Not long ago, just two years ago, actually, I’ve heard for the first time of Facebook Authorship. Being familiar with what was once Google Authorship, I haven’t been very impressed, because I didn’t have a Facebook account at the time, and I thought I could manage without one, or without any other Facebook page, as a matter of fact. I was wrong, but that happened only because I believed in Google Plus more than it deserved.
A Reminder on Authorship
Authorship is the result of a meta tag implementation in a website’s structure. It shows who is the shared content’s creator. On Google’s search engine, any result about an article posted in a blog that was connected with an author’s Google Plus profile or, that blog’s own page, used to show the post’s author picture in a thumbnail. This was very cool, and I have been sure they will continue with that, because it was a matter of branding: personal branding, product branding, both perfect for someone or something to be more recognizable across the web. The thumbnail with your mugshot on the search results list showed authenticity in the search itself. This operation ceased to be supported at some moment in time, blurred enough for explanations or announcements to be made on spot. After a few months, someone, somewhere, announced that “authorship markup is no longer supported in web search”, and this sentence appeared on Google’s official support page shortly after.

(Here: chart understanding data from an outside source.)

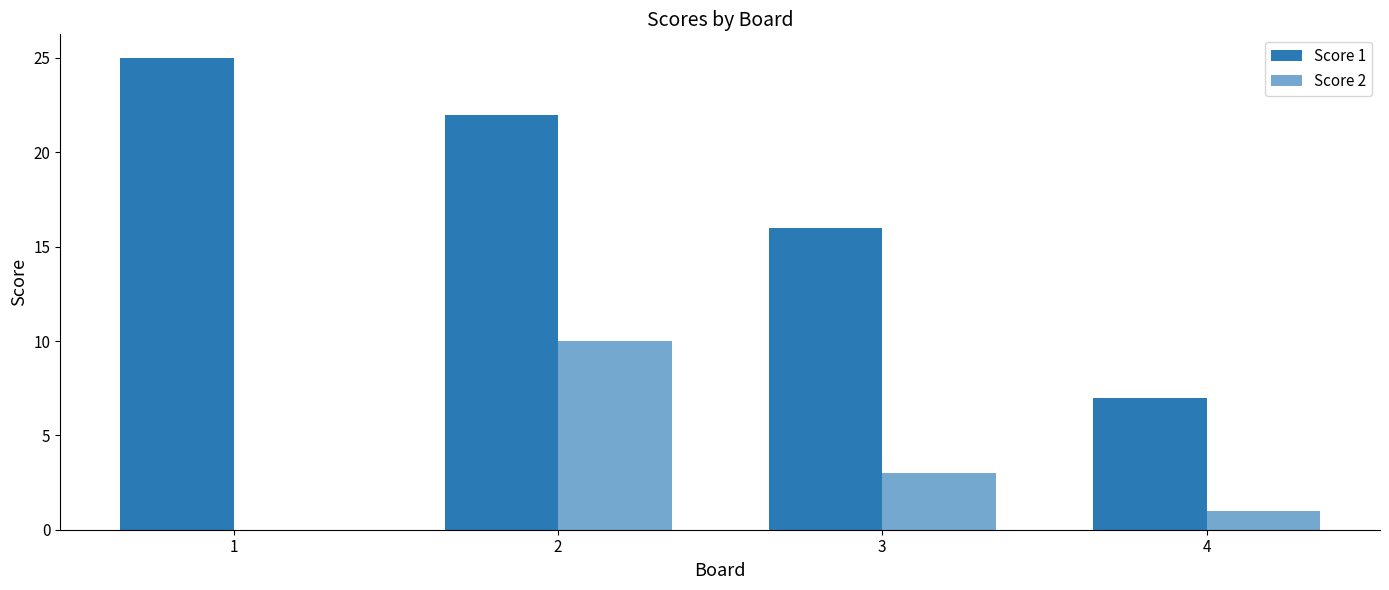

What is the maximum value for Score 2?

10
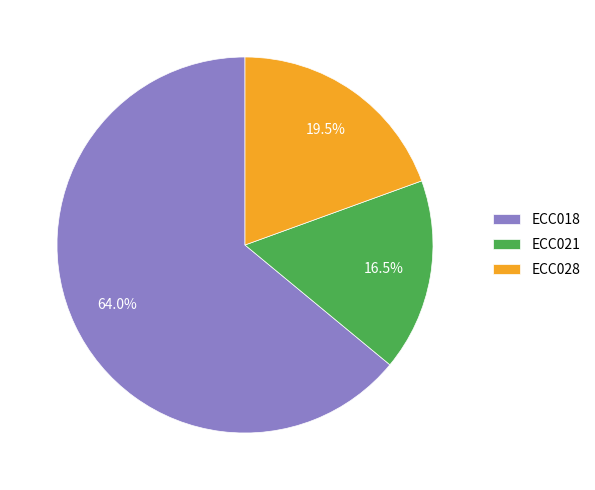

Between ECC018 and ECC021, which is larger?

ECC018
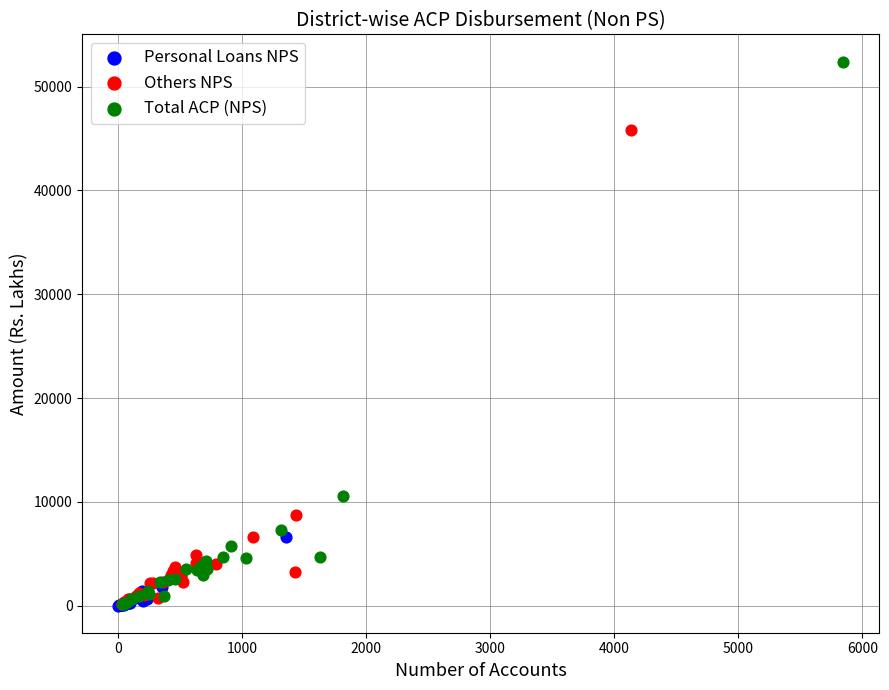

Which series has the largest Y range (max minus min)?

Total ACP (NPS)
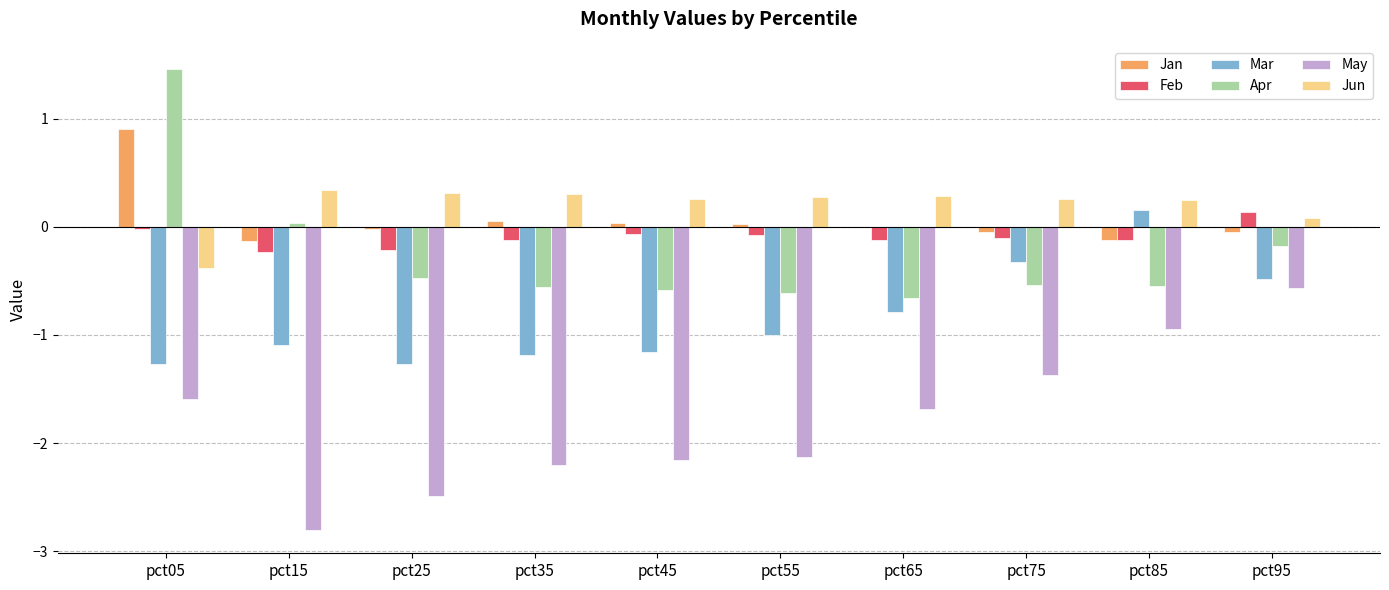

Which series has the largest range (max minus min)?

May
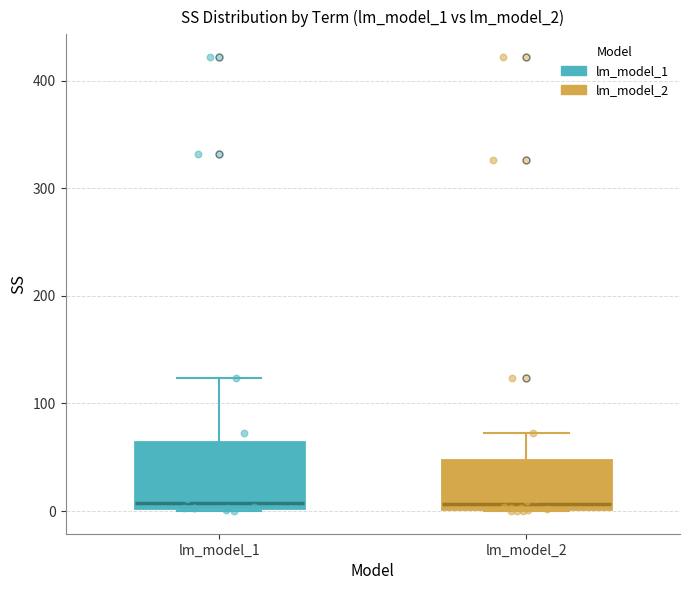

Comparing the boxes themselves (not the whiskers), which one is the tallest?

lm_model_1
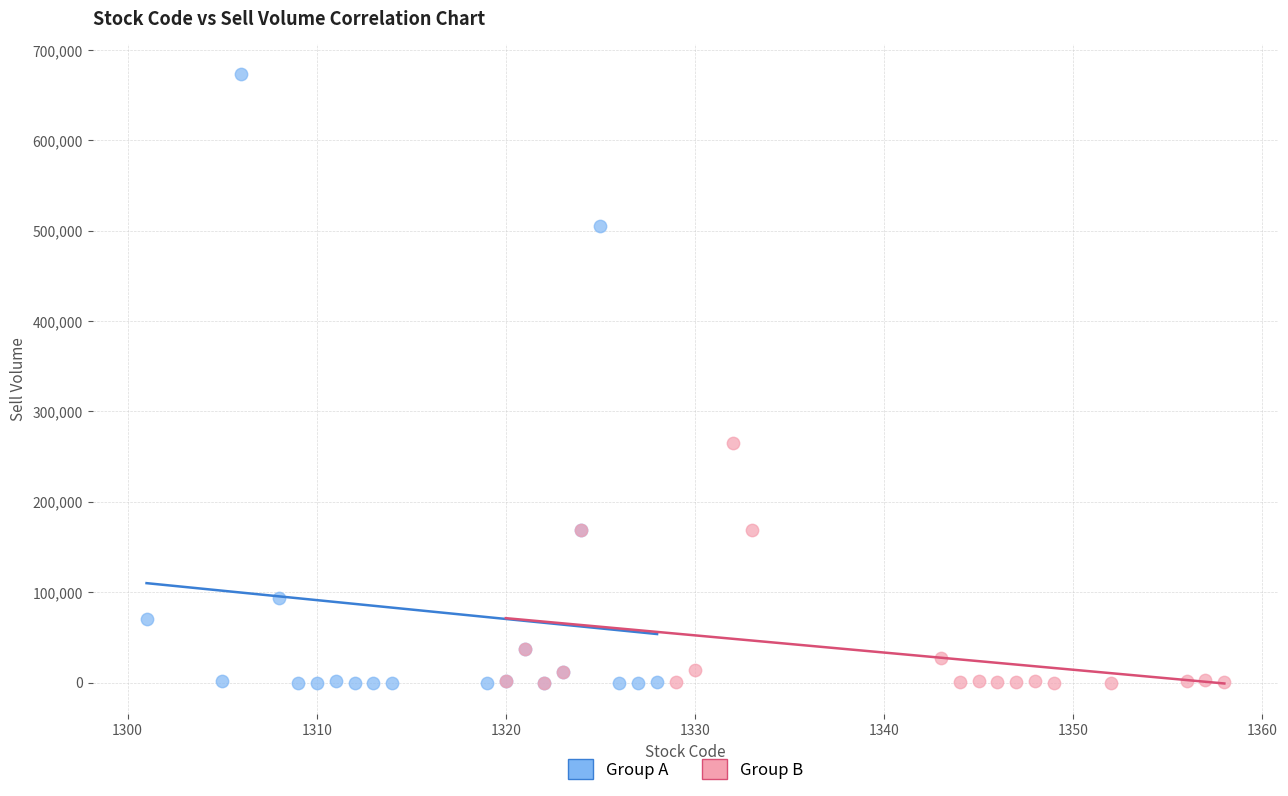

Which series contains the highest Y value?

Group A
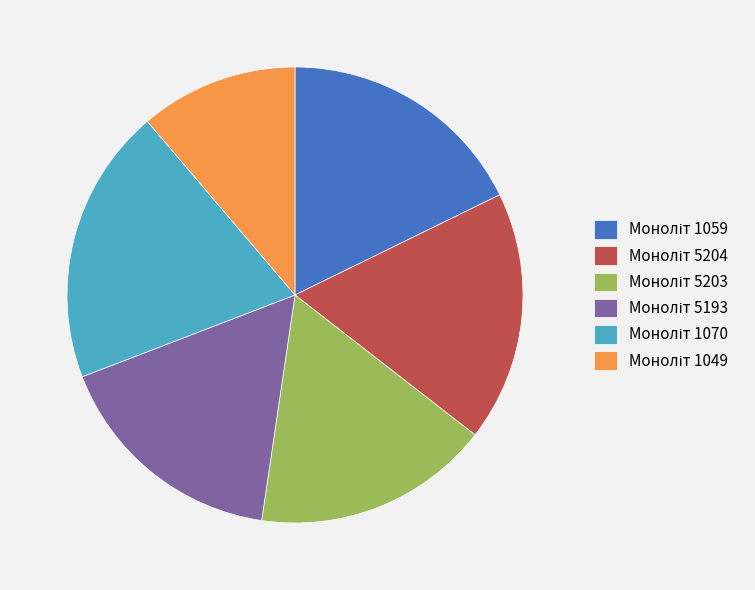

Is there any slice that represents more than half of the pie?

No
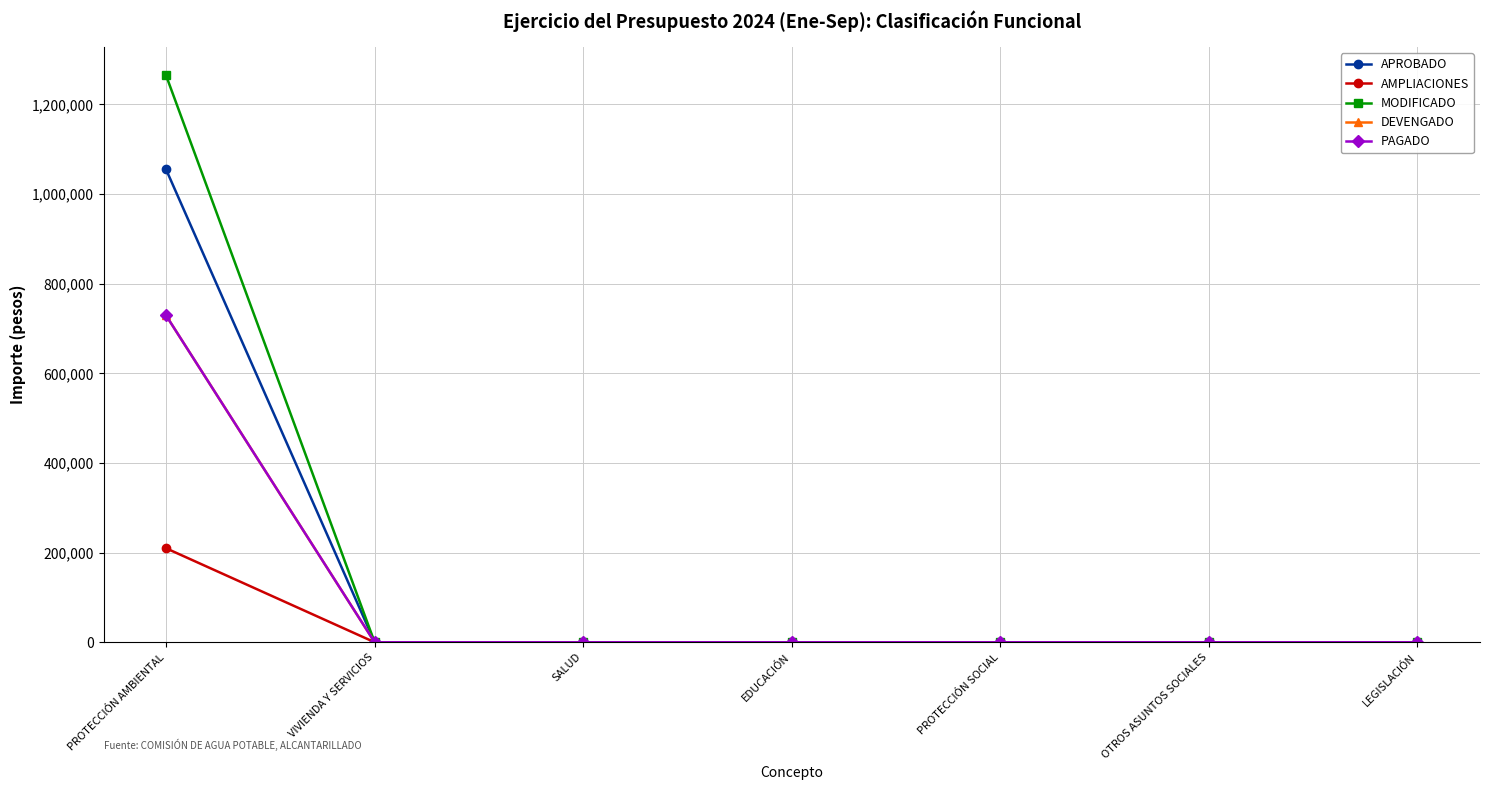

Which series changed the most between VIVIENDA Y SERVICIOS and LEGISLACIÓN?

APROBADO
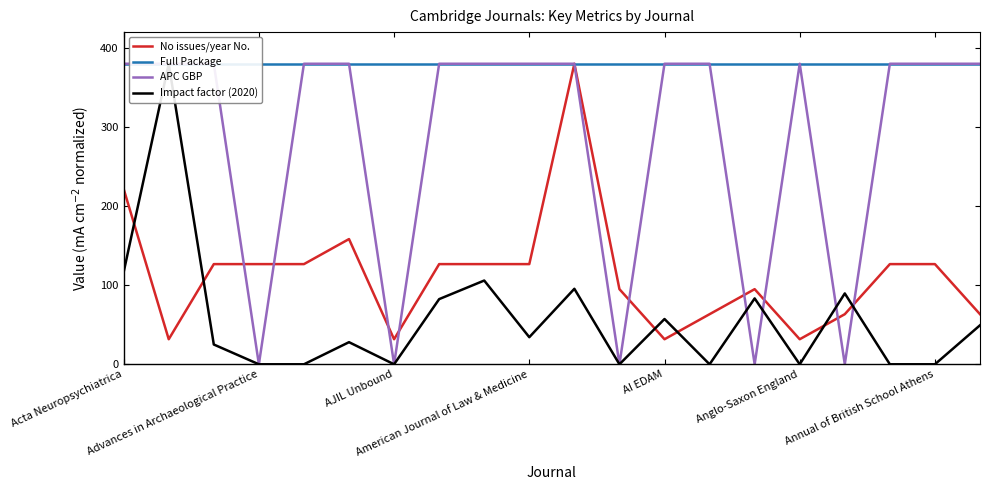

How many lines are shown in the chart?

4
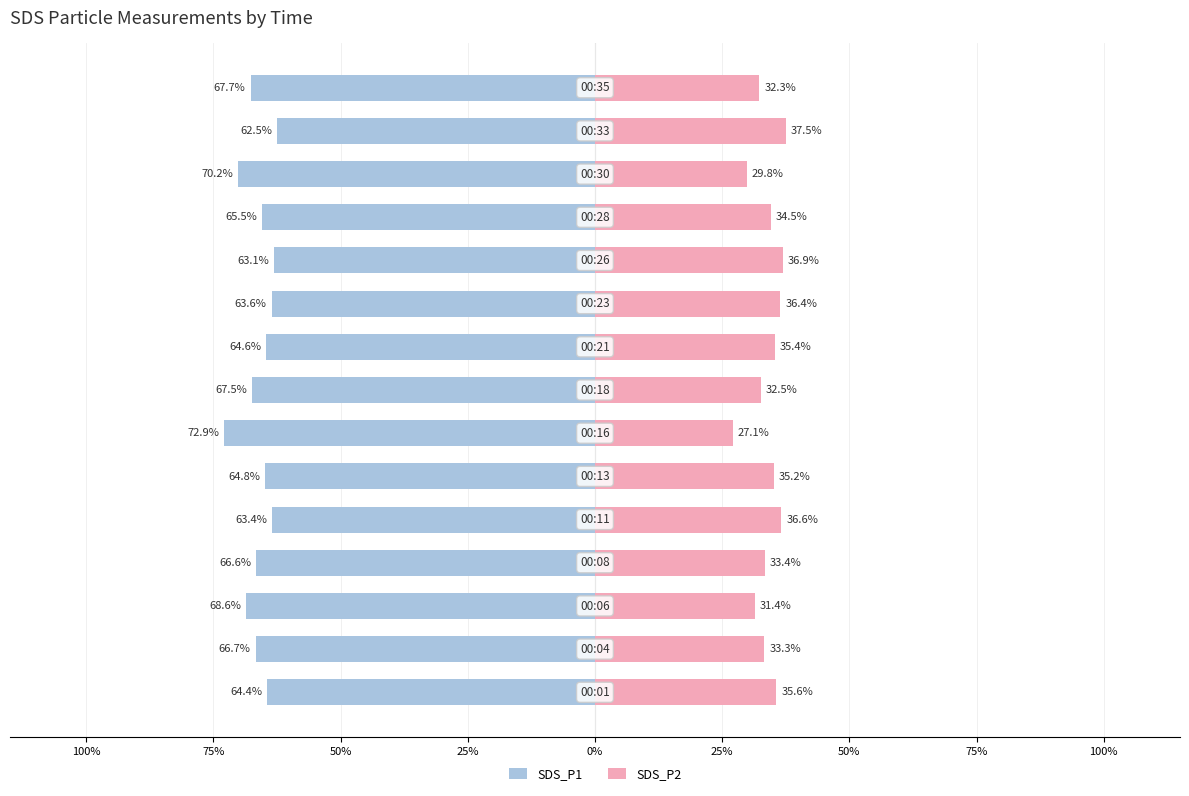

Rank the series at 25% from lowest to highest value.

SDS_P1, SDS_P2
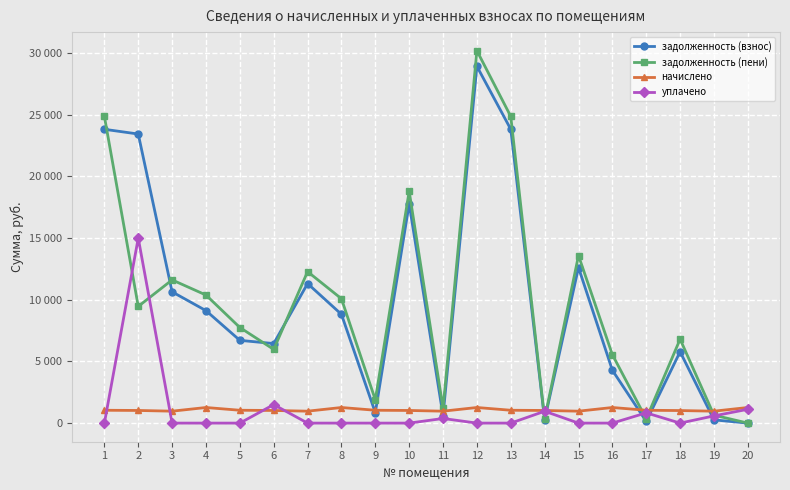

What is the value of the задолженность (пени) point at the 17th from the left?

347.2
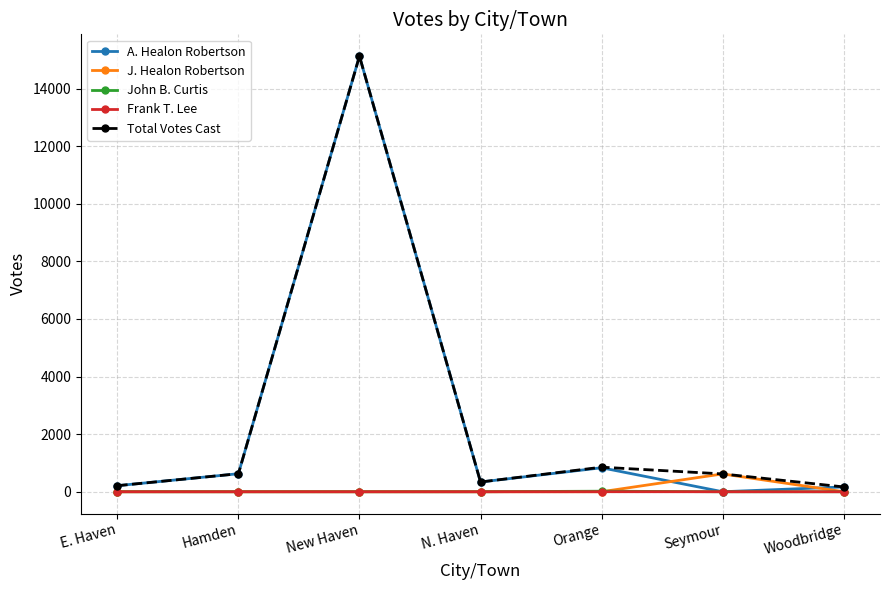

Which series has the widest spread of values?

A. Healon Robertson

[source for this and next pic: https://fbookmedia.files.wordpress.com]
Facebook, the great rival, introduced “Facebook Authorship” almost immediately. It worked like this:
… only one additional line of code in the header tag of the page is needed to implement the tag site-wide. Developers can find documentation on the
Journalists who manage a Facebook Profile will need to ensure “follow” is turned on on their profile. Journalists who manage a Facebook Page do not need to take any additional action steps. The Author Tags are opt-in and the Follow and Like buttons will currently display in the desktop version of Facebook.
People use Facebook every day to discover what’s going on in the world. The Facebook Author Tag helps connect those people to the stories and journalists that best inform and entertain them.
How can one not be impressed by such a marvelous option?
As you see in the picture above (which I used because I wasn’t inspired to make screenshots with my own examples in time, and now I can’t do it anymore), the author’s name appeared after the website’s name: “by Ezra Klein”. When you hover on it, a popup with the author’s own Facebook profile appeared, with his mugshot and whatever he left anyone to see on it. If the hovering person didn’t follow the author on Facebook, the “follow” option showed. If he/she already followed the author, only the “like” option showed.
Facebook Authorship Just Disappeared
The point of this article is that the added sequence “by Daniel Mihai Popescu” or whoever is a certain article’s author, just disappeared. It was globally erased, generally, totally, express the phenomenon as you like… If you scroll down your stream, on earlier posts, you can’t see it anymore, as it never was.
Unfortunately, nobody officially announced a thing. There are more important matters at stake, the Harvey Weinstein scandal, Las Vegas shooting, Puerto Rico donations, etc… I have to feel miserable myself, thinking of such trivial stuff like this one. “Content is the king”! Without authorship, you can steel it, you can adapt it, you can even create it… doesn’t matter. What matters? You only have to publish it!